HSBC has set aside the fourth most among British banks hit by a rise in claims from customers claiming they were mis-sold the insurance. Barclays Plc (BARC) last month set aside 700 million pounds more for claims while Lloyds Banking Group Plc, Britain’s biggest mortgage lender, made an additional provision of 1 billion pounds, bringing the industry total to about 11 billion pounds.

Consumer, Asia

HSBC said pretax profit at the global banking and markets business, its name for its securities unit, more than doubled to $2.25 billion from $1 billion. Both the rates and credit divisions reported quarterly profits after losses in the year- earlier period. Credit had net operating income of $285 million, compared with a loss of $219 million. The measure at rates climbed to $363 million from a $241 million loss.

The unit posted $4.32 billion of revenue, compared with $4.54 billion in the second quarter. That performance was “slightly disappointing,” said Cormac Leech, an analyst at Liberum Capital in London who estimated sales would be $4.5 billion.

Securities firms in the U.S. and Europe have posted gains in revenue since European Central Bank President Mario Draghi’s July pledge to defend the euro with “whatever it takes” sparked a rally in bond markets. Deutsche Bank AG last week posted a third-quarter profit gain as revenue from trading bonds and other products jumped 67 percent. Goldman Sachs Group Inc.’s fixed-income, currencies and commodities revenue climbed 28 percent from a year earlier.

Asia Profit

Pretax profit at the bank’s consumer unit rose to $1.5 billion from $224 million as loan impairments in the U.S. fell. At the commercial bank, profit rose 15 percent to $2.25 billion from $1.95 billion. In Europe, the bank posted a $217 million loss, compared with $2.96 billion in pretax profit for the year before, as the lender booked a charge of $1.4 billion on the value of its own debt.
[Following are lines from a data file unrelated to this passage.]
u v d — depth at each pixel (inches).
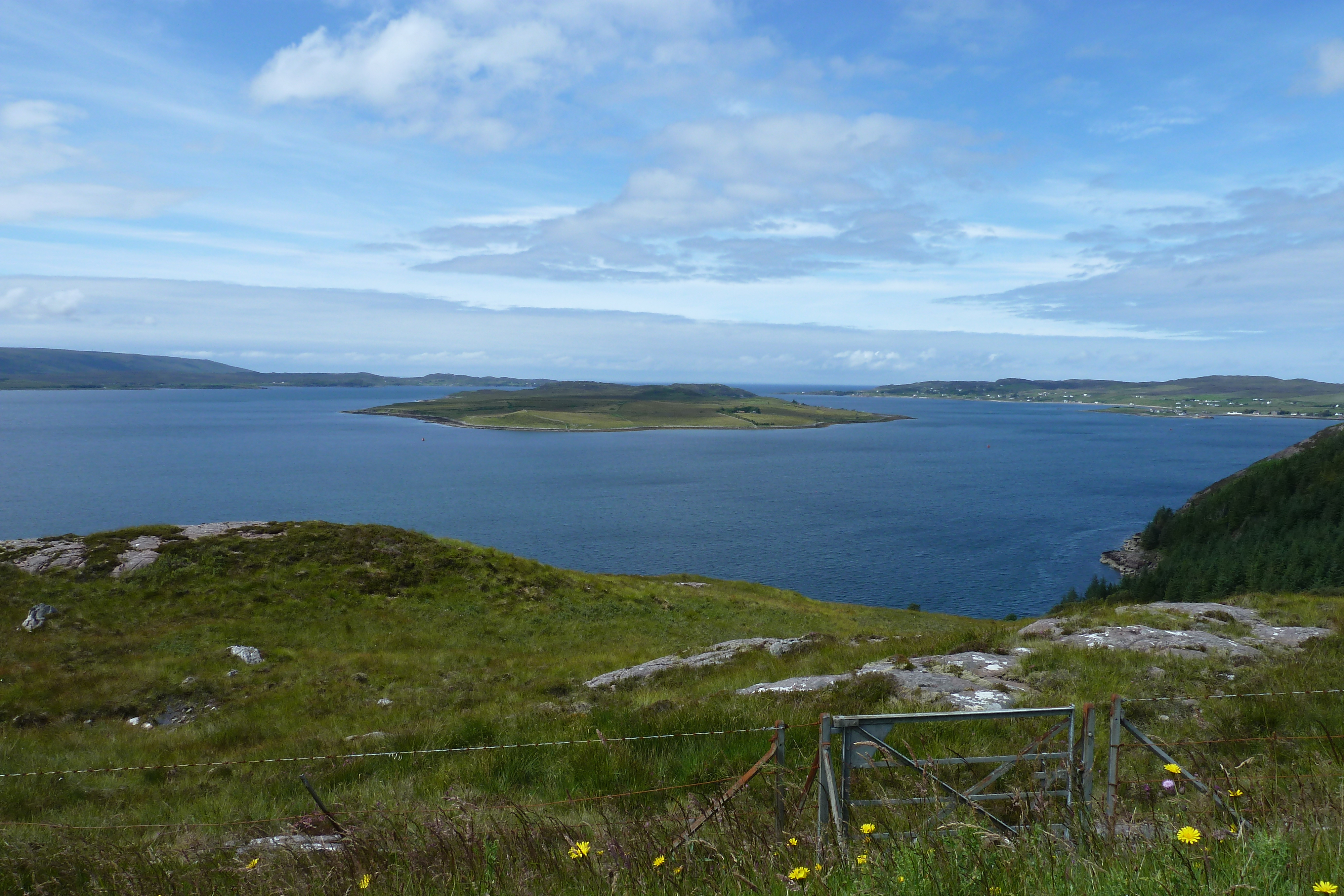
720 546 5231.3
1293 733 327.3
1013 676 470.3
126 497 6884.8
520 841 214.5
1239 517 5007.4
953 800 188.5
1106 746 303.3
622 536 5536.4
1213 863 142.9
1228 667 477.4
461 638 1267.2
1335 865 136.9
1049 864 155.6
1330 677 420.5
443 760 386.3
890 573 4515.3
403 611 1350.9
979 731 323.0
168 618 1195.9
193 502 6678.2
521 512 6565.0
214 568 1378.0
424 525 5890.8
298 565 1441.9
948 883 146.1
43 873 255.9
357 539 1569.9
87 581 1274.6
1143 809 233.6
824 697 427.8
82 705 811.4
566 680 860.0
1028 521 6250.0
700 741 352.5
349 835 249.8
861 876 154.7
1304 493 4950.8
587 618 1445.6
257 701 842.2
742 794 262.7
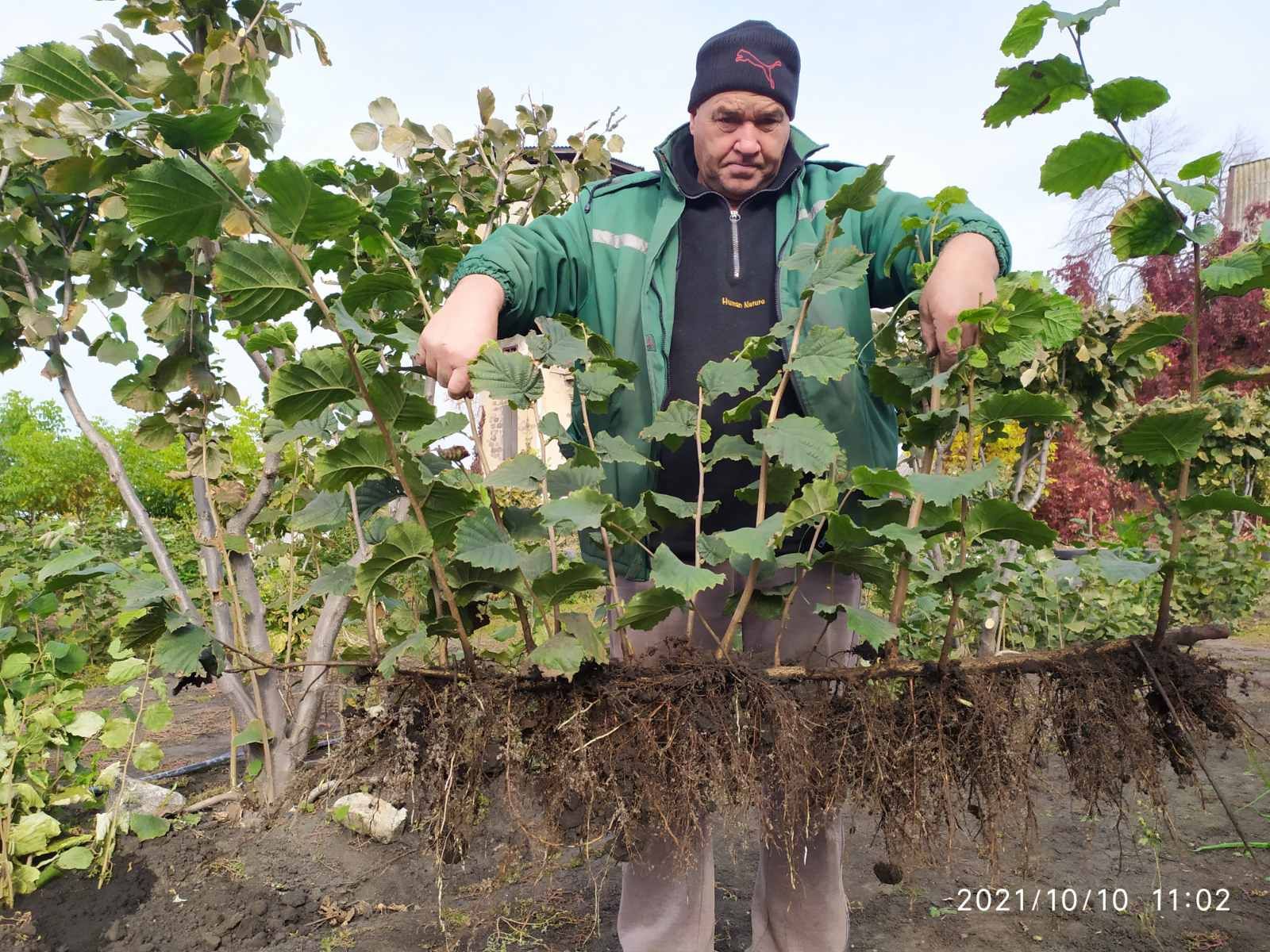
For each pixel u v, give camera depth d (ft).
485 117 9.20
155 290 8.23
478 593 4.08
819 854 4.94
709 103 4.85
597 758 3.74
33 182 8.48
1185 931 6.42
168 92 7.42
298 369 3.41
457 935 6.38
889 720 3.97
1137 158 3.91
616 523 3.95
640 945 4.88
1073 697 4.09
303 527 4.49
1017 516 3.69
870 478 3.67
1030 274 4.11
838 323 4.85
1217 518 17.79
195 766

In Asia excluding Hong Kong, profit fell 5.1 percent to $1.9 from $2 billion. In the U.S., loan impairments fell to $695 million from $2.39 billion after the lender disposed of its credit card business to Capital One Financial Corp. (COF), a deal it completed in May.

Third-quarter net income fell to $2.5 billion. That’s a 52 percent decline from the year earlier, when HSBC had gains from the revaluation of its own debt.

So-called credit valuation adjustments require banks to book losses when the value of their debt rises, and gains when it declines, on the theory that a loss, or profit, would be realized were the bank to repurchase that debt.